Data entries:
>>
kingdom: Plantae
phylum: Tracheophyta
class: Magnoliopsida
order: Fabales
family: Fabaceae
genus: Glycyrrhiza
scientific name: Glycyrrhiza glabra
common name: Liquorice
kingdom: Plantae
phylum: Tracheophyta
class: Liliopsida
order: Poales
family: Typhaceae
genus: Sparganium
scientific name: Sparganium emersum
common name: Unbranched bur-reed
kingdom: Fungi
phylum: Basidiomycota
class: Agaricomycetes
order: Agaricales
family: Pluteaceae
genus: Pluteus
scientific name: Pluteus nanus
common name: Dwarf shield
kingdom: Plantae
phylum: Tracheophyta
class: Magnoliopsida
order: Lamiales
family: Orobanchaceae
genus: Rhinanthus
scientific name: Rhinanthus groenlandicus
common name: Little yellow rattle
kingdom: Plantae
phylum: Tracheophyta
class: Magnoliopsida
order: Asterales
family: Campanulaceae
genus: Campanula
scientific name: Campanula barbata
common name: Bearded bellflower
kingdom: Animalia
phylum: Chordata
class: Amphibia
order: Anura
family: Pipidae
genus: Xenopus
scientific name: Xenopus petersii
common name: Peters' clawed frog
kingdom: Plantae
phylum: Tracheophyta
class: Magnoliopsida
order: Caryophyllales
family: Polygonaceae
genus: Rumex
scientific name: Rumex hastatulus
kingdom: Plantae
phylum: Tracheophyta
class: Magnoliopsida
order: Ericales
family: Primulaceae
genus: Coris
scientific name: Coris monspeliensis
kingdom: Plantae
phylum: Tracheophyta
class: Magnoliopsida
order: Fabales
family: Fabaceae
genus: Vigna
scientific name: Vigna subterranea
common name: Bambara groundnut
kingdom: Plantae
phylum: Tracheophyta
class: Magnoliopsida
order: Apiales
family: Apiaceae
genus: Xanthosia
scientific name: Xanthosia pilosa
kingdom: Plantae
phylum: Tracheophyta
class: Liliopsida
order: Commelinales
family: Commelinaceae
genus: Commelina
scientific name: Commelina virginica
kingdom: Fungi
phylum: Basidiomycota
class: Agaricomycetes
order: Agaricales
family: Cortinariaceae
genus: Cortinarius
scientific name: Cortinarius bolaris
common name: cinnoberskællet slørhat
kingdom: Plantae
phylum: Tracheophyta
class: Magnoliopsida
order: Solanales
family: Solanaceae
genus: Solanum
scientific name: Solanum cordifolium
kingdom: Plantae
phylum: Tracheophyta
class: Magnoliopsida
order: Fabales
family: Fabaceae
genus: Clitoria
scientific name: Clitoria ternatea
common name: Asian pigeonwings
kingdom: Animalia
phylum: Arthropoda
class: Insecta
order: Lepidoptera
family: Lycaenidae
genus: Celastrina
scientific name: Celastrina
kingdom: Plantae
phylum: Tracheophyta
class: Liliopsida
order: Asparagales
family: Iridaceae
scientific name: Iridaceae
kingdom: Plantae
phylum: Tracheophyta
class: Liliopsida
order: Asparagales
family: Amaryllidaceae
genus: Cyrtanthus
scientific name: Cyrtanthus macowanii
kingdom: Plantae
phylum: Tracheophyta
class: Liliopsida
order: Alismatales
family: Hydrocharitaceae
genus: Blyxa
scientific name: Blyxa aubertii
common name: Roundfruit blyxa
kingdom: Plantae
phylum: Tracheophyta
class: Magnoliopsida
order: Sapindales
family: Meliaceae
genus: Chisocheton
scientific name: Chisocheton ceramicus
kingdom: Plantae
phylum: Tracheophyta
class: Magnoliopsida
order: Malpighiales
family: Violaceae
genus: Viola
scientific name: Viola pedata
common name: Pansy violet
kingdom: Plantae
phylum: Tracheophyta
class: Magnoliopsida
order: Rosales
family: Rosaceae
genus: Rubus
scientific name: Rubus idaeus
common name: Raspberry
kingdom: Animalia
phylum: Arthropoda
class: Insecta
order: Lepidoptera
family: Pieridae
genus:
<<
Task details — Convert every line of the listing into a two-column Markdown table, with No. holding the row number and Entry holding the line. Leave out blank lines.

Written reply —
| No. | Entry |
|---|---|
| 1 | kingdom: Plantae |
| 2 | phylum: Tracheophyta |
| 3 | class: Magnoliopsida |
| 4 | order: Fabales |
| 5 | family: Fabaceae |
| 6 | genus: Glycyrrhiza |
| 7 | scientific name: Glycyrrhiza glabra |
| 8 | common name: Liquorice |
| 9 | kingdom: Plantae |
| 10 | phylum: Tracheophyta |
| 11 | class: Liliopsida |
| 12 | order: Poales |
| 13 | family: Typhaceae |
| 14 | genus: Sparganium |
| 15 | scientific name: Sparganium emersum |
| 16 | common name: Unbranched bur-reed |
| 17 | kingdom: Fungi |
| 18 | phylum: Basidiomycota |
| 19 | class: Agaricomycetes |
| 20 | order: Agaricales |
| 21 | family: Pluteaceae |
| 22 | genus: Pluteus |
| 23 | scientific name: Pluteus nanus |
| 24 | common name: Dwarf shield |
| 25 | kingdom: Plantae |
| 26 | phylum: Tracheophyta |
| 27 | class: Magnoliopsida |
| 28 | order: Lamiales |
| 29 | family: Orobanchaceae |
| 30 | genus: Rhinanthus |
| 31 | scientific name: Rhinanthus groenlandicus |
| 32 | common name: Little yellow rattle |
| 33 | kingdom: Plantae |
| 34 | phylum: Tracheophyta |
| 35 | class: Magnoliopsida |
| 36 | order: Asterales |
| 37 | family: Campanulaceae |
| 38 | genus: Campanula |
| 39 | scientific name: Campanula barbata |
| 40 | common name: Bearded bellflower |
| 41 | kingdom: Animalia |
| 42 | phylum: Chordata |
| 43 | class: Amphibia |
| 44 | order: Anura |
| 45 | family: Pipidae |
| 46 | genus: Xenopus |
| 47 | scientific name: Xenopus petersii |
| 48 | common name: Peters' clawed frog |
| 49 | kingdom: Plantae |
| 50 | phylum: Tracheophyta |
| 51 | class: Magnoliopsida |
| 52 | order: Caryophyllales |
| 53 | family: Polygonaceae |
| 54 | genus: Rumex |
| 55 | scientific name: Rumex hastatulus |
| 56 | kingdom: Plantae |
| 57 | phylum: Tracheophyta |
| 58 | class: Magnoliopsida |
| 59 | order: Ericales |
| 60 | family: Primulaceae |
| 61 | genus: Coris |
| 62 | scientific name: Coris monspeliensis |
| 63 | kingdom: Plantae |
| 64 | phylum: Tracheophyta |
| 65 | class: Magnoliopsida |
| 66 | order: Fabales |
| 67 | family: Fabaceae |
| 68 | genus: Vigna |
| 69 | scientific name: Vigna subterranea |
| 70 | common name: Bambara groundnut |
| 71 | kingdom: Plantae |
| 72 | phylum: Tracheophyta |
| 73 | class: Magnoliopsida |
| 74 | order: Apiales |
| 75 | family: Apiaceae |
| 76 | genus: Xanthosia |
| 77 | scientific name: Xanthosia pilosa |
| 78 | kingdom: Plantae |
| 79 | phylum: Tracheophyta |
| 80 | class: Liliopsida |
| 81 | order: Commelinales |
| 82 | family: Commelinaceae |
| 83 | genus: Commelina |
| 84 | scientific name: Commelina virginica |
| 85 | kingdom: Fungi |
| 86 | phylum: Basidiomycota |
| 87 | class: Agaricomycetes |
| 88 | order: Agaricales |
| 89 | family: Cortinariaceae |
| 90 | genus: Cortinarius |
| 91 | scientific name: Cortinarius bolaris |
| 92 | common name: cinnoberskællet slørhat |
| 93 | kingdom: Plantae |
| 94 | phylum: Tracheophyta |
| 95 | class: Magnoliopsida |
| 96 | order: Solanales |
| 97 | family: Solanaceae |
| 98 | genus: Solanum |
| 99 | scientific name: Solanum cordifolium |
| 100 | kingdom: Plantae |
| 101 | phylum: Tracheophyta |
| 102 | class: Magnoliopsida |
| 103 | order: Fabales |
| 104 | family: Fabaceae |
| 105 | genus: Clitoria |
| 106 | scientific name: Clitoria ternatea |
| 107 | common name: Asian pigeonwings |
| 108 | kingdom: Animalia |
| 109 | phylum: Arthropoda |
| 110 | class: Insecta |
| 111 | order: Lepidoptera |
| 112 | family: Lycaenidae |
| 113 | genus: Celastrina |
| 114 | scientific name: Celastrina |
| 115 | kingdom: Plantae |
| 116 | phylum: Tracheophyta |
| 117 | class: Liliopsida |
| 118 | order: Asparagales |
| 119 | family: Iridaceae |
| 120 | scientific name: Iridaceae |
| 121 | kingdom: Plantae |
| 122 | phylum: Tracheophyta |
| 123 | class: Liliopsida |
| 124 | order: Asparagales |
| 125 | family: Amaryllidaceae |
| 126 | genus: Cyrtanthus |
| 127 | scientific name: Cyrtanthus macowanii |
| 128 | kingdom: Plantae |
| 129 | phylum: Tracheophyta |
| 130 | class: Liliopsida |
| 131 | order: Alismatales |
| 132 | family: Hydrocharitaceae |
| 133 | genus: Blyxa |
| 134 | scientific name: Blyxa aubertii |
| 135 | common name: Roundfruit blyxa |
| 136 | kingdom: Plantae |
| 137 | phylum: Tracheophyta |
| 138 | class: Magnoliopsida |
| 139 | order: Sapindales |
| 140 | family: Meliaceae |
| 141 | genus: Chisocheton |
| 142 | scientific name: Chisocheton ceramicus |
| 143 | kingdom: Plantae |
| 144 | phylum: Tracheophyta |
| 145 | class: Magnoliopsida |
| 146 | order: Malpighiales |
| 147 | family: Violaceae |
| 148 | genus: Viola |
| 149 | scientific name: Viola pedata |
| 150 | common name: Pansy violet |
| 151 | kingdom: Plantae |
| 152 | phylum: Tracheophyta |
| 153 | class: Magnoliopsida |
| 154 | order: Rosales |
| 155 | family: Rosaceae |
| 156 | genus: Rubus |
| 157 | scientific name: Rubus idaeus |
| 158 | common name: Raspberry |
| 159 | kingdom: Animalia |
| 160 | phylum: Arthropoda |
| 161 | class: Insecta |
| 162 | order: Lepidoptera |
| 163 | family: Pieridae |
| 164 | genus: |